Other highlights include:
(a) Statistical mechanics of inhomogeneous classical fluids and dynamic density-functional theory (DDFT). We have unified previous DDFTs and by using multiplescale methods–singular perturbation theory we have rigorously formulated a general DDFT that takes into account inertia and hydrodynamic interactions [1,2,3], the combined effect of which was neglected in previous theories, even though they strongly influence non-equilibrium properties of the system as shown in Fig. 1.
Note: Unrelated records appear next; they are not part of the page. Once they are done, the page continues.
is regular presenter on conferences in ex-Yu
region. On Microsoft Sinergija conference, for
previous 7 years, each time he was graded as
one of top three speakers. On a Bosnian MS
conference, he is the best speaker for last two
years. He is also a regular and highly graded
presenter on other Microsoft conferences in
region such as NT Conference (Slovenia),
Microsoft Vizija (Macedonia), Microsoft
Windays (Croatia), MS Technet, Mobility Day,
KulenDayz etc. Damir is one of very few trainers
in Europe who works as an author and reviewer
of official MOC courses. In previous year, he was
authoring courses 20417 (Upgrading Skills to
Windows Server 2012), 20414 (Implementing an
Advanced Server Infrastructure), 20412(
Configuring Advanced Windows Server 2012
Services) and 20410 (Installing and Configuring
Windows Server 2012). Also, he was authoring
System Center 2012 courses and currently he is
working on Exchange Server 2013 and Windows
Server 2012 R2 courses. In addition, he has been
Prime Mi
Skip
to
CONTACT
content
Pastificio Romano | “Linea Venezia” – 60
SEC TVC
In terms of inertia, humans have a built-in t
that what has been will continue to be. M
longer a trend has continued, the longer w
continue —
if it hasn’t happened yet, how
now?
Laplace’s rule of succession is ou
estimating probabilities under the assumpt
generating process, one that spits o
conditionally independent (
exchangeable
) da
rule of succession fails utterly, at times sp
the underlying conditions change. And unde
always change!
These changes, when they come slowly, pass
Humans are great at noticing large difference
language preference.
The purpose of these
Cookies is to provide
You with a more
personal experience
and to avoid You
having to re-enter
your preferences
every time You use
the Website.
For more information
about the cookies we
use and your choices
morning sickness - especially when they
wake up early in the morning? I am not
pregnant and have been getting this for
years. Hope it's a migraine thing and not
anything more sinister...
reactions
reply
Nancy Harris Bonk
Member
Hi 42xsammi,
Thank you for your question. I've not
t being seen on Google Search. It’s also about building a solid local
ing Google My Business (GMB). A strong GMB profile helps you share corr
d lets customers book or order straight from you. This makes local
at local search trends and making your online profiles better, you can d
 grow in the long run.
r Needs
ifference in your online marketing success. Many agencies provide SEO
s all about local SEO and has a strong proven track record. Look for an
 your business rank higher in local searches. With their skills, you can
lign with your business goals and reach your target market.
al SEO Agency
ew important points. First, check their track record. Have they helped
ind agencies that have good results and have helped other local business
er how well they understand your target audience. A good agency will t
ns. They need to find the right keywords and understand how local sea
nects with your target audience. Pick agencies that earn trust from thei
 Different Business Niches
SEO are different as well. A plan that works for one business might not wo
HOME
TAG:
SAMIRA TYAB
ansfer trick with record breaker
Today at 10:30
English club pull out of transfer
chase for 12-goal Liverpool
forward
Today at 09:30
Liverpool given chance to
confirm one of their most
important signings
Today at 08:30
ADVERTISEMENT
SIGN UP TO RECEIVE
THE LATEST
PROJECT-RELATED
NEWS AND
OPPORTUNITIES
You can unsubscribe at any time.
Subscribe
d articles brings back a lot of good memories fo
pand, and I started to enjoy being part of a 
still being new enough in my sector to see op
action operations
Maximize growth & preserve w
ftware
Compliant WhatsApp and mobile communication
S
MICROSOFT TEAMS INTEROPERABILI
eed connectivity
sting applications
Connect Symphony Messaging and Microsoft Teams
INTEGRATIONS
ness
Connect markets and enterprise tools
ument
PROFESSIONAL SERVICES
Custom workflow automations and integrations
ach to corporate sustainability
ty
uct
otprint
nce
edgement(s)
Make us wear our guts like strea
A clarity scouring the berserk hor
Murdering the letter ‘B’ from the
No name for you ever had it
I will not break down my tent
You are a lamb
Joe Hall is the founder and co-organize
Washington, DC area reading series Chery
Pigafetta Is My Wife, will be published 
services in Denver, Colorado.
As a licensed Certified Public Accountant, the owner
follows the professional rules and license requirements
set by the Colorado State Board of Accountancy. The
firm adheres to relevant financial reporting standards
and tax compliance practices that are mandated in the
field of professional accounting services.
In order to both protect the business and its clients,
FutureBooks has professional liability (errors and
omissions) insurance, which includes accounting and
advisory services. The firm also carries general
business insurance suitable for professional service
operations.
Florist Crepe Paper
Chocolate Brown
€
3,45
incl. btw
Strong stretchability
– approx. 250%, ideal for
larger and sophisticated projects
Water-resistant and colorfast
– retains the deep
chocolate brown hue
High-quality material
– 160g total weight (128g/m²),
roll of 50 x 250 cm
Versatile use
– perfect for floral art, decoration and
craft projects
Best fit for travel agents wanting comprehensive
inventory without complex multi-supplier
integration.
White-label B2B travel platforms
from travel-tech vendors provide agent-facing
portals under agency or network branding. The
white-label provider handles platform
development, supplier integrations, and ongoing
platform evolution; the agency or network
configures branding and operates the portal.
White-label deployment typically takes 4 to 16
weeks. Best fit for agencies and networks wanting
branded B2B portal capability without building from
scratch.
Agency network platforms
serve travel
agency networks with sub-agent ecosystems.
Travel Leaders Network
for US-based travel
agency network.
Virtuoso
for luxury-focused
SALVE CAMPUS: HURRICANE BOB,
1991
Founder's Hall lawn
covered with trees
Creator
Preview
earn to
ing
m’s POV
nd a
(b) Upscaling of phase field models for interfacial dynamics in strongly heterogeneous domains. We have examined the problem of upscaling the CahnHilliard (CH) equation for perfo- rated/strongly heterogeneous domains. An effective macroscopic CH equation for such domains was derived rigorously using singular perturbation techniques, averaging and homogenisation theory. Our results were applied to wetting dynamics in porous media and to a single channel with strongly heterogeneous walls [4] and provide rigorous justification of phase-field models often postulated on an ad-hoc basis. Classical results such as Taylor-Aris dispersion are simple byproducts of our analysis.
Find out more at the Complex Multiphase Systems Group website
1. B.D. Goddard, G.A. Pavliotis & S. Kalliadasis, “The overdamped limit of dynamic density functional theory: Rigorous results,” SIAM Multiscale Model. Simul. 10 633–663 (2012).
2. B.D. Goddard, A. Nold, N. Savva, G.A. Pavliotis & S. Kalliadasis, “General Dynamical Density Functional Theory for Classical Fluids,” Phys. Rev. Lett. 109 Art. No. 120603 (2012).
3. B.D. Goddard, A. Nold, N. Savva, P. Yatsyshin & S. Kalliadasis, “Unification of dynamic density functional theory for colloidal fluids to include inertia and hydrodynamic interactions: derivation and numerical experiments,” J. Phys.: Condens. Matter 25 Art. No. 035101 (2013).
4. M. Schmuck, M. Pradas, G.A. Pavliotis & S. Kalliadasis, “Upscaled phase-field models for interfacial dynamics in strongly heterogeneous domains,” Proc. R. Soc. A 468 3705-3724 (2012).